Orchestral Pan Pic here

2. What an orchestra is made of. – 2nd para

You really need- A decent computer- one that can handle the below A decent DAW of your choice.

Just like the modern equivalent of of a violin- invented so that families could get together and be what my friends call a “Boogie Box”.

Really was- in the 1500’s, these came about for that reason. That’s why a “cello” means “little”. Strings as a thing didn’t come into a dominant thing till the 1650’s. I”ve done it again, gone all history.

Like said, they’re an instrument in their own right.They have a history of compromise and adaptation – just like these instruments from the past. And take a while to learn.

Last but my no means least, a really good clean converter to get your sound in and out the computer.

Now, this is said with the full disclosure that I am an Audient costumer. But I went to them. One with negligible latency if you’re recording acoustic instruments.

And a piano, but most DAW’s will have a music keyboard one can play from the computer keyboard.

Record someone else? A microphone. I use a Slate ML1. Goes neutral sound in to the computer and can be changed after that, but that’s my pick. Have found the best converters are Audient.

That really is it, apart from something good enough to listen through. Headphones do the job, research if needing to know more.

You’re completely set up!Save and dump the last thing you’ve done. Forget it.Start from scratch.

1) Set up a click or a loop

2) Now imagine yourself the conductor, at the centre of a big group of musicians.

3) Move your hands about, then plonk them on the keyboard and fly away. Perhaps listen to previous composers you love.

4) Start adding the violins and the rest of the string section, the woodwinds then the brass.

If it needs percussion in the form of Tympani, Snare Drums and Bass Drum., add that too. And what else it wants, like choir.

So easy, and you’re done. Ignore whether you went outside the real-life range, this is a synth. It’s a different instrument, one that can do so much more, on to the next.

Orchestral Range Pic

3. The Modern Orchestra

The Modern Orchestra

Not much to say here, basically you can do anything, add anything etc etc etc. In any configuration too.

On top of the classical orchestra, add anything you like. Bingo a modern orchestra. Add really anything, then start removing the strings, woodwind and brass.Still a modern orchestra.

A composer called Mahler was the one who pushed things around the turn of the century.Then everything got bigger.

Onwards from him, composers scratched their heads regarding how to be bigger, better, newer, and forgot all about the audience.
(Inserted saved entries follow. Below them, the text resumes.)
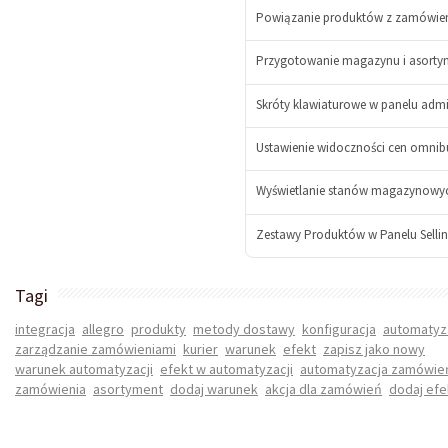
+
Powiązanie produktów z zamówienia
Przygotowanie magazynu i asorty
Skróty klawiaturowe w panelu adm
-
Ustawienie widoczności cen omnibu
+
Wyświetlanie stanów magazynowych n
-
Zestawy Produktów w Panelu Selli
+
-
+
Tagi
integracja
allegro
produkty
metody dostawy
konfiguracja
automatyz
-
zarządzanie zamówieniami
kurier
warunek
efekt
zapisz jako nowy
+
warunek automatyzacji
efekt w automatyzacji
automatyzacja zamówie
zamówienia
asortyment
dodaj warunek
akcja dla zamówień
dodaj efe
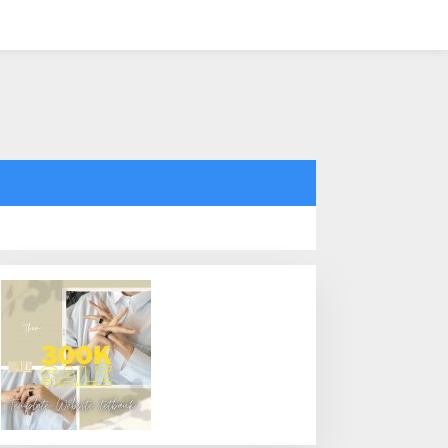
tutup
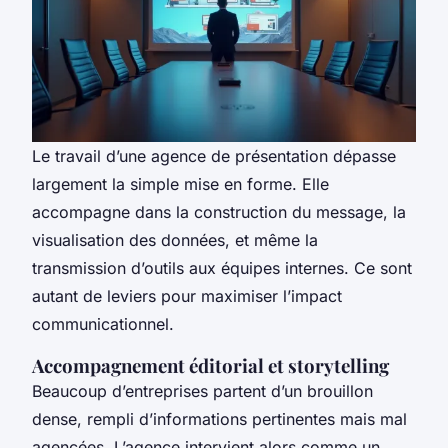
Le travail d’une agence de présentation dépasse
largement la simple mise en forme. Elle
accompagne dans la construction du message, la
visualisation des données, et même la
transmission d’outils aux équipes internes. Ce sont
autant de leviers pour maximiser l’impact
communicationnel.
Accompagnement éditorial et storytelling
Beaucoup d’entreprises partent d’un brouillon
dense, rempli d’informations pertinentes mais mal
agencées. L’agence intervient alors comme un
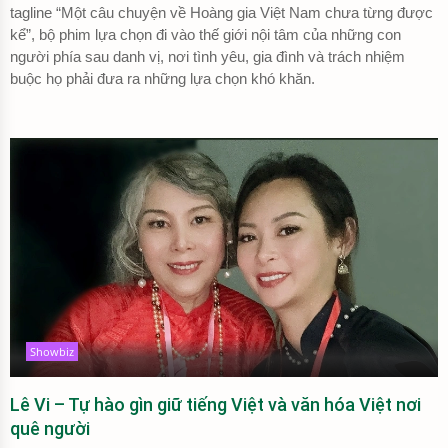
tagline “Một câu chuyện về Hoàng gia Việt Nam chưa từng được
kể”, bộ phim lựa chọn đi vào thế giới nội tâm của những con
người phía sau danh vị, nơi tình yêu, gia đình và trách nhiệm
buộc họ phải đưa ra những lựa chọn khó khăn.
Showbiz
Lê Vi – Tự hào gìn giữ tiếng Việt và văn hóa Việt nơi
quê người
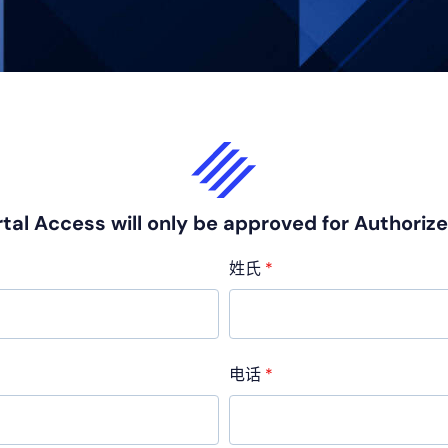
tal Access will only be approved for Authoriz
姓氏
*
电话
*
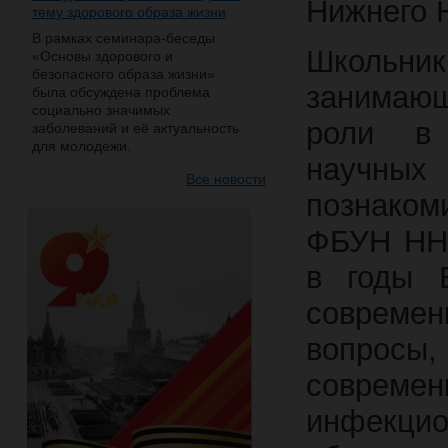
Нижнего 
тему здорового образа жизни
В рамках семинара-беседы
Школьник
«Основы здорового и
безопасного образа жизни»
занимаю
была обсуждена проблема
социально значимых
роли в 
заболеваний и её актуальность
для молодежи.
научных
Все новости
познаком
ФБУН ННИ
в годы 
совреме
вопрос
соврем
инфекци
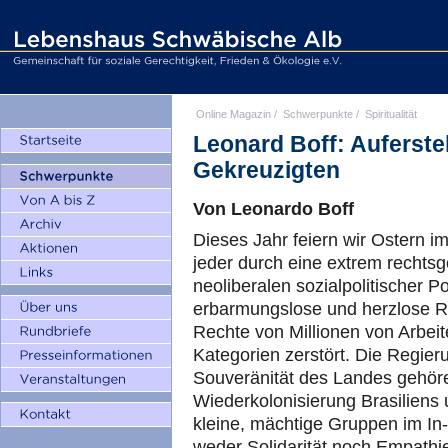
Online Magazin
/
Schwerpunkte
/
Spiritualität
Leonard Boff: Auferste
Gekreuzigten
Von Leonardo Boff
Dieses Jahr feiern wir Ostern i
jeder durch eine extrem rechtsg
neoliberalen sozialpolitischer Pol
erbarmungslose und herzlose Re
Rechte von Millionen von Arbei
Kategorien zerstört. Die Regieru
Souveränität des Landes gehören
Wiederkolonisierung Brasiliens
kleine, mächtige Gruppen im In-
weder Solidarität noch Empathie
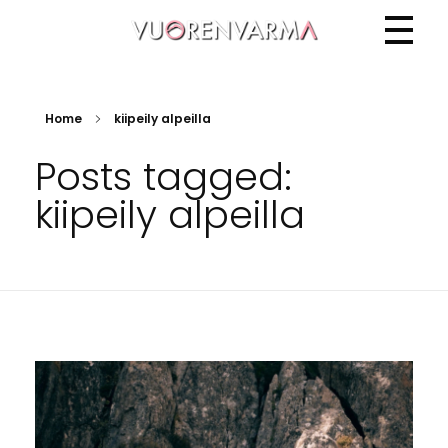
Vuorenvarma
Home
kiipeily alpeilla
Posts tagged:
kiipeily alpeilla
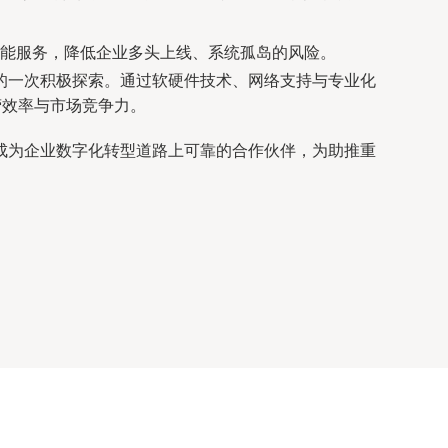
能服务，降低企业多头上线、系统孤岛的风险。
的一次积极探索。通过软硬件技术、网络支持与专业化
营效率与市场竞争力。
成为企业数字化转型道路上可靠的合作伙伴，为助推重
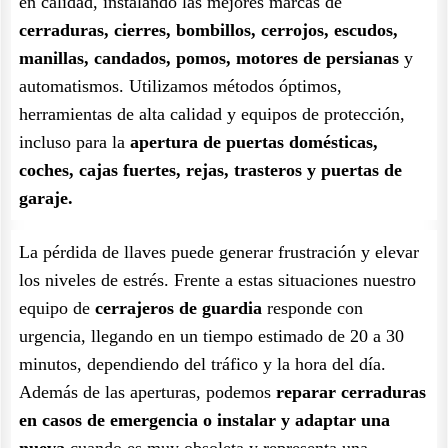
en calidad, instalando las mejores marcas de
cerraduras, cierres, bombillos, cerrojos, escudos,
manillas, candados, pomos, motores de persianas
y
automatismos. Utilizamos métodos óptimos,
herramientas de alta calidad y equipos de protección,
incluso para la
apertura de puertas domésticas,
coches, cajas fuertes, rejas, trasteros y puertas de
garaje.
La pérdida de llaves puede generar frustración y elevar
los niveles de estrés. Frente a estas situaciones nuestro
equipo de
cerrajeros de guardia
responde con
urgencia, llegando en un tiempo estimado de 20 a 30
minutos, dependiendo del tráfico y la hora del día.
Además de las aperturas, podemos
reparar cerraduras
en casos de emergencia o instalar y adaptar una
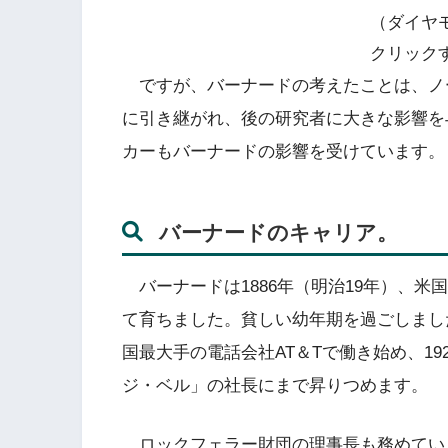
（ダイヤ
クリックす
ですが、バーナードの考えたことは、ノ
に引き継がれ、後の研究者に大きな影響を与
カーもバーナードの影響を受けています。
バーナードのキャリア。
バーナードは1886年（明治19年）、米
て育ちました。貧しい幼年期を過ごしまし
国最大手の電話会社AT＆Tで働き始め、19
ジ・ベル」の社長にまで昇りつめます。
ロックフェラー財団の理事長も務めてい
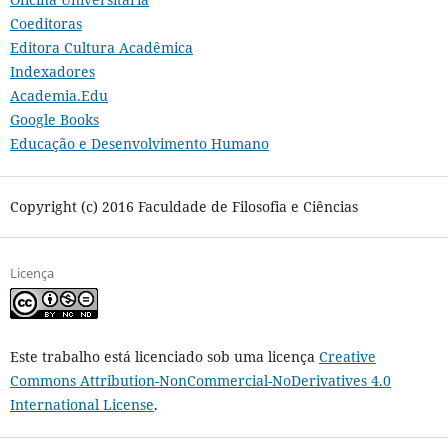
Coeditoras
Editora Cultura Acadêmica
Indexadores
Academia.Edu
Google Books
Educação e Desenvolvimento Humano
Copyright (c) 2016 Faculdade de Filosofia e Ciências
Licença
Este trabalho está licenciado sob uma licença
Creative
Commons Attribution-NonCommercial-NoDerivatives 4.0
International License
.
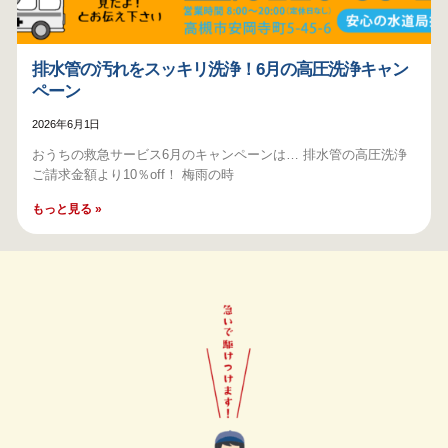
排水管の汚れをスッキリ洗浄！6月の高圧洗浄キャン
ペーン
2026年6月1日
おうちの救急サービス6月のキャンペーンは… 排水管の高圧洗浄
ご請求金額より10％off！ 梅雨の時
もっと見る »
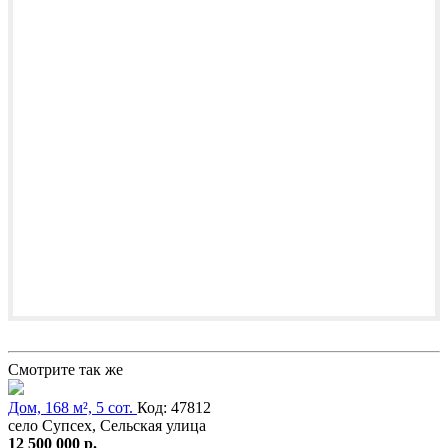
Смотрите так же
Дом, 168 м², 5 сот.
Код: 47812
село Супсех, Сельская улица
12 500 000 р.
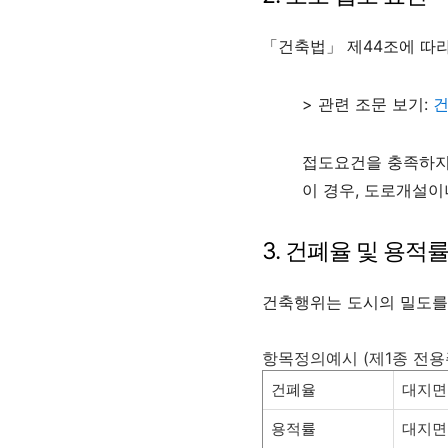
「건축법」 제44조에 따
> 관련 조문 보기:
건
접도요건을 충족하지 
이 경우, 도로개설이
3. 건폐율 및 용적
건축행위는 도시의 밀도를
항목정의예시 (제1종 전
건폐율
대지면
용적률
대지면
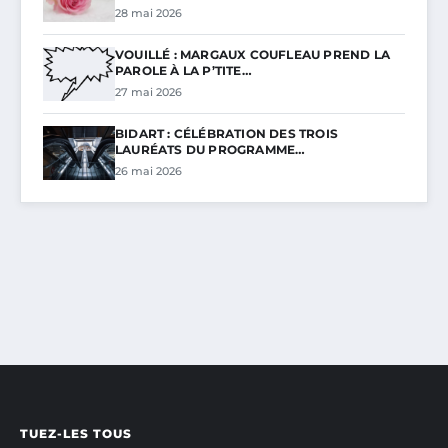
28 mai 2026
VOUILLÉ : MARGAUX COUFLEAU PREND LA
PAROLE À LA P’TITE…
27 mai 2026
BIDART : CÉLÉBRATION DES TROIS
LAURÉATS DU PROGRAMME…
26 mai 2026
TUEZ-LES TOUS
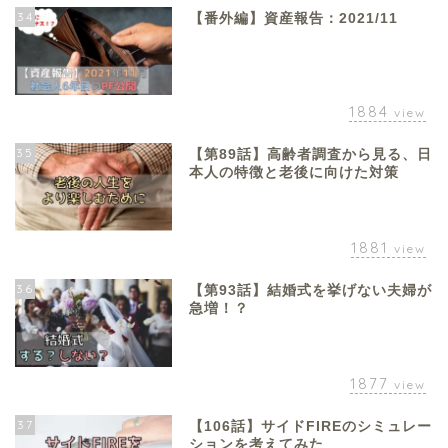
34
【番外編】資産報告：2021/11
1884
view
35
【第89話】高齢者調査から見る、日
本人の特徴と老後に向けた対策
1881
view
36
【第93話】結婚式を挙げない夫婦が
急増！？
1877
view
37
【106話】サイドFIREのシミュレー
ションを考えてみた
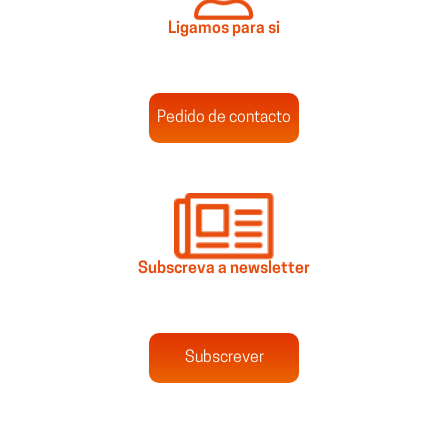
Ligamos para si
Pedido de contacto
Subscreva a newsletter
Subscrever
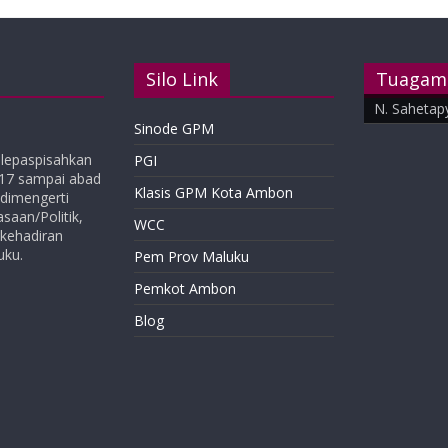
Silo Link
Tuagam
N. Sahetap
Sinode GPM
ilepaspisahkan
PGI
-17 sampai abad
Klasis GPM Kota Ambon
a dimengerti
aan/Politik,
WCC
 kehadiran
uku.
Pem Prov Maluku
Pemkot Ambon
Blog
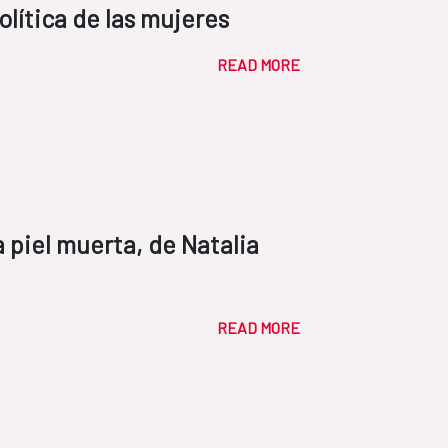
lítica de las mujeres
READ MORE
 piel muerta, de Natalia
READ MORE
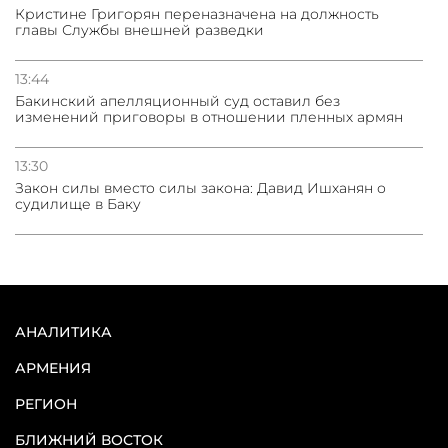
Кристине Григорян переназначена на должность
главы Службы внешней разведки
13:44
Бакинский апелляционный суд оставил без
изменений приговоры в отношении пленных армян
13:30
Закон силы вместо силы закона: Давид Ишханян о
судилище в Баку
АНАЛИТИКА
АРМЕНИЯ
РЕГИОН
БЛИЖНИЙ ВОСТОК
Nowadays, you’ve heard everything that can exist in stereo- I have no idea how it’ll sound in 50 years, 100 years on etc.

Guess it’’l be down to how one actually hears and makes, we’ve reached the end of normal technological advances in music.

Though some quarters would have you believe that endless repetitions of the same artists or those who appear as them is the future, you know it isn’t.

Peter_Oundjian – Conductor_of_Toronto_Symphony_Orchestra_2014 here

4. Last Steps

Last steps

Take your score (and it is a score, even if you have put in the notes on a keyboard. Nearly all DAWs will output a bunch of notes like a score.

Pick up anything. Bang it and record it. Bounce it all down.

Nowadays, you’ve heard everything that can exist in stereo- I have no idea how it’ll sound in 50 years, 100 years on.

Guess it’ll be down to how one actually hears and makes, we’ve reached the end of normal technological advances in music.

Though some quarters would have you believe that endless repetitions of the same artists or those who appear as them is the future, you know it isn’t.